*PROVIDED TEXT:*

·····

There’s All Kinds of Success

I was listening to a recent episode of Adam Grant’s Work/Life podcast where he and author Susan Dominus discussed the psychology of achievement and success. There were a few quotes from the episode that stuck out to me as the parent of a child with special needs.

I think this idea that parents are burned with, which is that if their child does not succeed in some socially conventional way, that they have not done their job.

That idea used to live rent-free in my head.

I thought my job as a parent was to prepare my son for the world—and by “the world,” I meant the conventional path: grade school, high school, college, career. That was the map I followed for the first five years of his life.

Then he started having seizures. He was diagnosed with epilepsy. And still, I clung to that same definition of success. I believed I could outwork the diagnosis, push through the limitations, and keep him on the traditional track. But the more I pushed, the harder it became—on both of us.

Eventually, I realized that holding on to that version of success was causing harm. Not just to his progress, but to his spirit—and to our relationship.

My job is to prepare my son for the world. But first, I have to meet him where he is. Not where society expects him to be. Not where I once hoped he’d be.

Right here, right now.

Is it a parent’s job to measure their child’s utility and successfulness in life?

It is a painful trap to judge our parenting by how well our kids reflect society’s idea of worth. We start to see them as mirrors of our own success or failure. We fear that they won’t measure up if they don’t fit in, if they are awkward, or if they don’t meet the normalized expectations of a traditional education, career, and life. It’s bad enough that, unless you have an extraordinary talent or athletic ability, fit unrealistic expectations of beauty, or have an idea that can make a fortune, you’re already excluded from those seen as the most valuable.

And more dangerously, we risk not seeing our children at all.

There’s all kinds of success.

Success shouldn’t be a single destination. It should be a personal journey—based on who he is, what he loves, and what he’s capable of. My job is not to chart the course, but to walk beside him, to clear the obstacles, and to remind him that his path is valid—even if it doesn’t look like anyone else’s.

That’s the shift I’ve had to make: from measuring success by milestones to celebrating presence, progress, and personhood. My son may not follow the path I once imagined, but every step he takes on his path is a triumph. And every time I choose to see him—not through the lens of expectation, but through the truth of who he is—I succeed, too.

·····

*GIVEN DATA:*
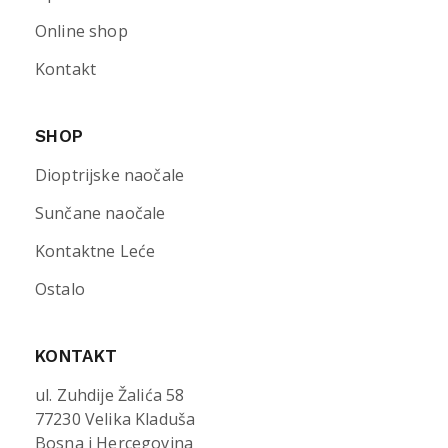
Online shop
Kontakt
SHOP
Dioptrijske naočale
Sunčane naočale
Kontaktne Leće
Ostalo
KONTAKT
ul. Zuhdije Žalića 58
77230 Velika Kladuša
Bosna i Hercegovina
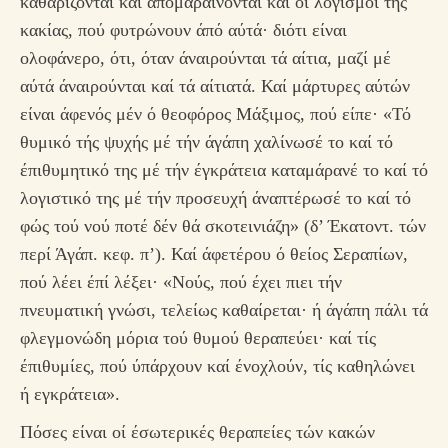
καθαρίζονται καί άπομαραίνονται καί οί λογισμοί τής
κακίας, πού φυτρώνουν άπό αύτά· διότι είναι
ολοφάνερο, ότι, όταν άναιρούνται τά αίτια, μαζί μέ
αύτά άναιρούνται καί τά αίτιατά. Καί μάρτυρες αύτών
είναι άφενός μέν ό θεοφόρος Μάξιμος, πού είπε· «Τό
θυμικό τής ψυχής μέ τήν άγάπη χαλίνωσέ το καί τό
έπιθυμητικό της μέ τήν έγκράτεια καταμάρανέ το καί τό
λογιστικό της μέ τήν προσευχή άναπτέρωσέ το καί τό
φώς τού νού ποτέ δέν θά σκοτεινιάζη» (δ’ Έκατοντ. τών
περί Άγάπ. κεφ. π’). Καί άφετέρου ό θείος Σεραπίων,
πού λέει έπί λέξει· «Νούς, πού έχει πιει τήν
πνευματική γνώσι, τελείως καθαίρεται· ή άγάπη πάλι τά
φλεγμονώδη μόρια τού θυμού θεραπεύει· καί τίς
έπιθυμίες, πού ύπάρχουν καί ένοχλούν, τίς καθηλώνει
ή εγκράτεια».
Πόσες είναι οί έσωτερικές θεραπείες τών κακών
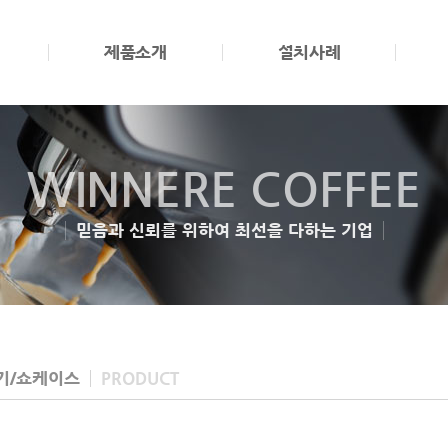
제품소개
설치사례
WINNERE COFFEE
WINNERE COFFEE
믿음과 신뢰를 위하여 최선을 다하는 기업
믿음과 신뢰를 위하여 최선을 다하는 기업
기/쇼케이스
PRODUCT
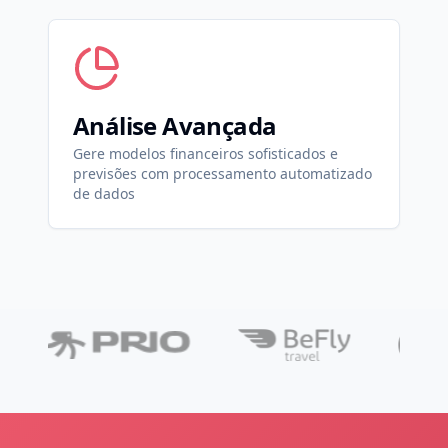
Análise Avançada
Gere modelos financeiros sofisticados e
previsões com processamento automatizado
de dados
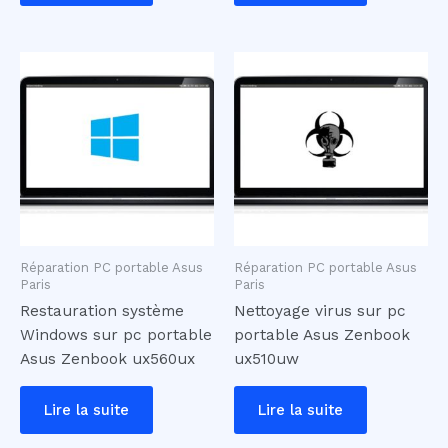
Réparation PC portable Asus
Réparation PC portable Asus
Paris
Paris
Restauration système
Nettoyage virus sur pc
Windows sur pc portable
portable Asus Zenbook
Asus Zenbook ux560ux
ux510uw
Lire la suite
Lire la suite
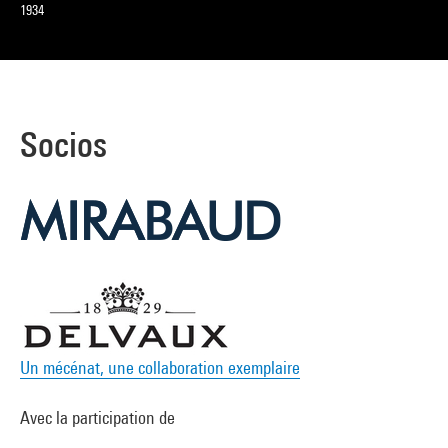
1934
Socios
Un mécénat, une collaboration exemplaire
Avec la participation de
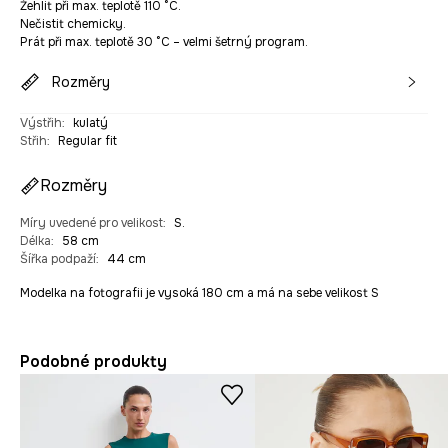
Žehlit při max. teplotě 110 °C.
Nečistit chemicky.
Prát při max. teplotě 30 °C – velmi šetrný program.
Rozměry
Výstřih
:
kulatý
Střih
:
Regular fit
Rozměry
Míry uvedené pro velikost
:
S.
Délka
:
58 cm
Šířka podpaží
:
44 cm
Modelka na fotografii je vysoká 180 cm a má na sebe velikost S
Podobné produkty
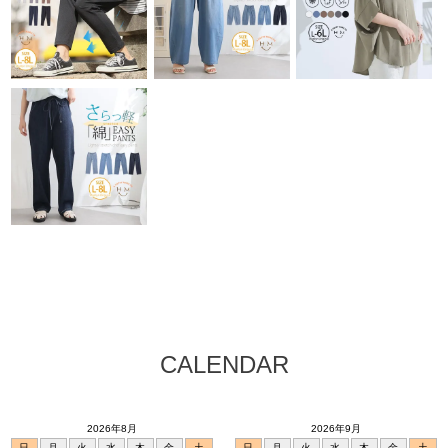
CALENDAR
2026年8月
2026年9月
日
月
火
水
木
金
土
日
月
火
水
木
金
土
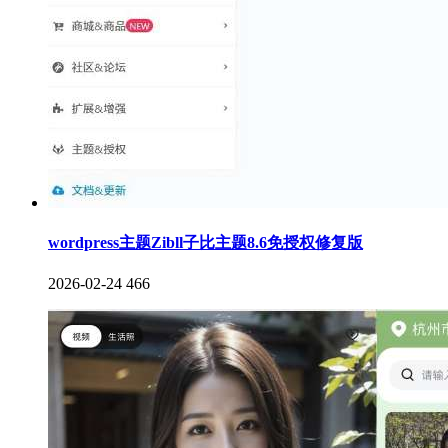
wordpress主题Zibll子比主题8.6免授权修复版
2026-02-24
466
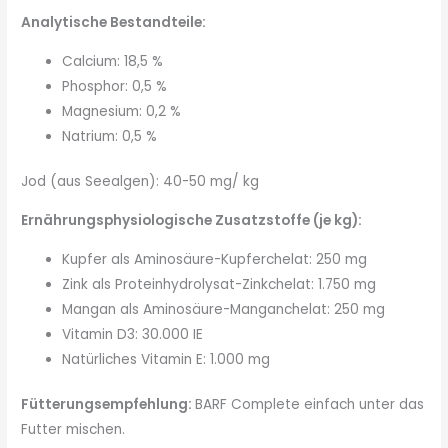
Analytische Bestandteile:
Calcium: 18,5 %
Phosphor: 0,5 %
Magnesium: 0,2 %
Natrium: 0,5 %
Jod (aus Seealgen): 40-50 mg/ kg
Ernährungsphysiologische Zusatzstoffe (je kg):
Kupfer als Aminosäure-Kupferchelat: 250 mg
Zink als Proteinhydrolysat-Zinkchelat: 1.750 mg
Mangan als Aminosäure-Manganchelat: 250 mg
Vitamin D3: 30.000 IE
Natürliches Vitamin E: 1.000 mg
Fütterungsempfehlung:
BARF Complete einfach unter das
Futter mischen.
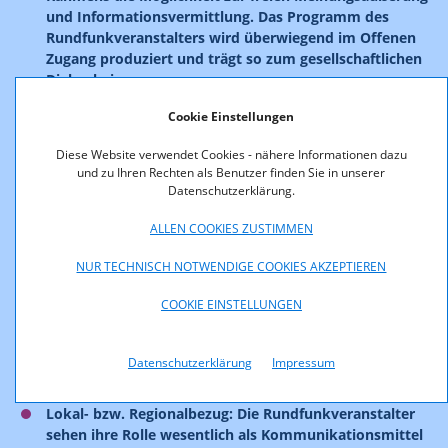
und Informationsvermittlung. Das Programm des
Rundfunkveranstalters wird überwiegend im Offenen
Zugang produziert und trägt so zum gesellschaftlichen
Dialog bei.
Partizipation: Die Rundfunkveranstalter laden das
Cookie Einstellungen
Publikum nachweislich zur aktiven Beteiligung ein und
stellen dafür Plattformen sowie Trainings-,
Diese Website verwendet Cookies - nähere Informationen dazu
Produktions- und Verteilungsmöglichkeiten zur
und zu Ihren Rechten als Benutzer finden Sie in unserer
Datenschutzerklärung.
Verfügung.
Gemeinnützigkeit: Die Tätigkeit der
ALLEN COOKIES ZUSTIMMEN
Rundfunkveranstalter ist nicht auf Gewinn ausgerichtet
und verfolgt das Prinzip eines werbefreien Programms
NUR TECHNISCH NOTWENDIGE COOKIES AKZEPTIEREN
ohne kommerzielle Produktwerbung.
COOKIE EINSTELLUNGEN
Transparenz: Die Rundfunkveranstalter gestalten ihre
Organisation, Abläufe sowie die Auswahl- und
Gestaltungskriterien für Programm- bzw. Sendeinhalte
Datenschutzerklärung
Impressum
nachvollziehbar und nachprüfbar.
Lokal- bzw. Regionalbezug: Die Rundfunkveranstalter
sehen ihre Rolle wesentlich als Kommunikationsmittel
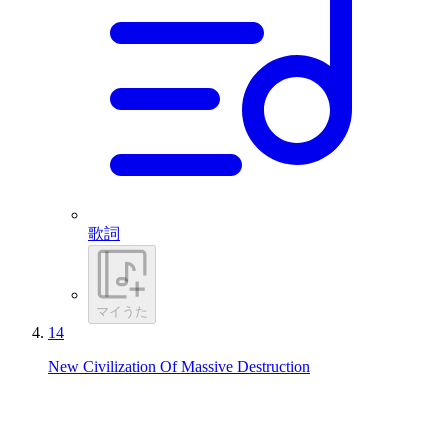
歌詞
マイうた
14
New Civilization Of Massive Destruction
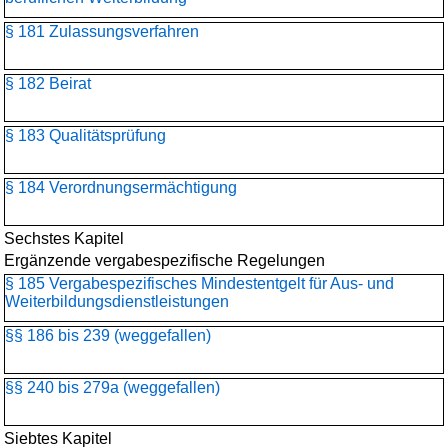
§ 181 Zulassungsverfahren
§ 182 Beirat
§ 183 Qualitätsprüfung
§ 184 Verordnungsermächtigung
Sechstes Kapitel
Ergänzende vergabespezifische Regelungen
§ 185 Vergabespezifisches Mindestentgelt für Aus- und
Weiterbildungsdienstleistungen
§§ 186 bis 239 (weggefallen)
§§ 240 bis 279a (weggefallen)
Siebtes Kapitel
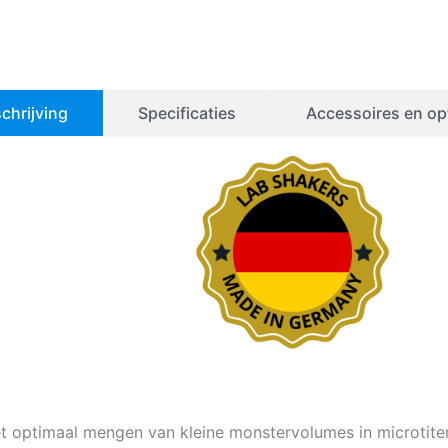
chrijving
Specificaties
Accessoires en op
t optimaal mengen van kleine monstervolumes in microtiter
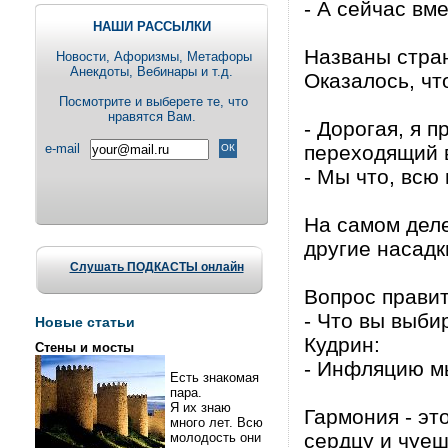
- А сейчас вм
НАШИ РАССЫЛКИ
Названы стран
Новости, Aфоризмы, Метафоры
Анекдоты, Вебинары и т.д.
Оказалось, чт
Посмотрите и выберете те, что
нравятся Вам.
- Дорогая, я 
e-mail
переходящий в
- Мы что, всю
На самом деле
другие насадк
Слушать ПОДКАСТЫ онлайн
Вопрос правит
- Что вы выби
Новые статьи
Кудрин:
Стены и мосты
- Инфляцию м
Есть знакомая
пара.
Я их знаю
Гармония - эт
много лет. Всю
сердцу и чуеш
молодость они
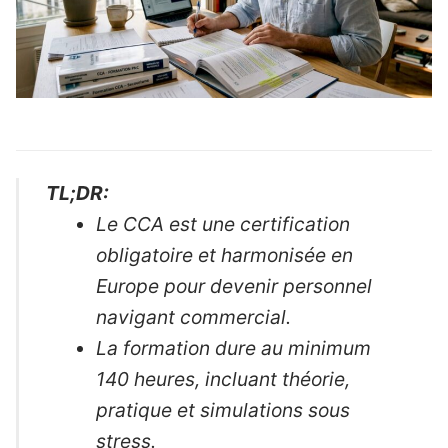
TL;DR:
Le CCA est une certification
obligatoire et harmonisée en
Europe pour devenir personnel
navigant commercial.
La formation dure au minimum
140 heures, incluant théorie,
pratique et simulations sous
stress.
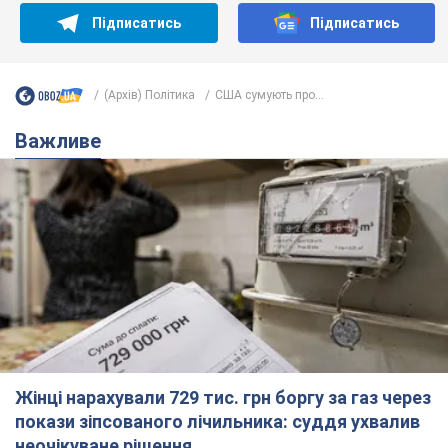
Підписатись
Підписатись
(Архів) Політика
США сумують про...
Важливе
Жінці нарахували 729 тис. грн боргу за газ через
покази зіпсованого лічильника: суддя ухвалив
неочікуване рішення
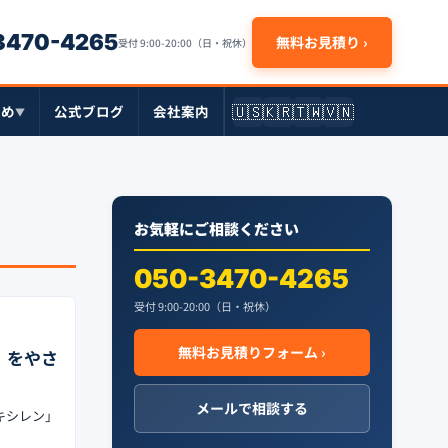
-3470-4265
無料お見積り ›
受付 9:00-20:00（日・祝休）
🇺🇸
🇰🇷
🇹🇼
🇻🇳
とめ
公式ブログ
会社案内
▼
お気軽にご相談ください
050-3470-4265
受付 9:00-20:00（日・祝休）
無料お見積りフォーム ›
」をやさ
メールで相談する
キシレン」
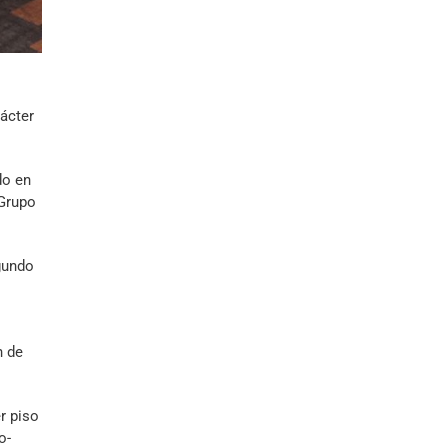
ácter
do en
 Grupo
gundo
n de
r piso
o-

·····

*PROBLEM 1:* In the essay about success, what was the son diagnosed with after he started having seizures?
*PROBLEM 2:* Repeat the passage from the essay about success word for word, from "That idea used" to "here, right now.".

*TASK RESPONSE 1:* Epilepsy.

*TASK RESPONSE 2:*
That idea used to live rent-free in my head.

I thought my job as a parent was to prepare my son for the world—and by “the world,” I meant the conventional path: grade school, high school, college, career. That was the map I followed for the first five years of his life.

Then he started having seizures. He was diagnosed with epilepsy. And still, I clung to that same definition of success. I believed I could outwork the diagnosis, push through the limitations, and keep him on the traditional track. But the more I pushed, the harder it became—on both of us.

Eventually, I realized that holding on to that version of success was causing harm. Not just to his progress, but to his spirit—and to our relationship.

My job is to prepare my son for the world. But first, I have to meet him where he is. Not where society expects him to be. Not where I once hoped he’d be.

Right here, right now.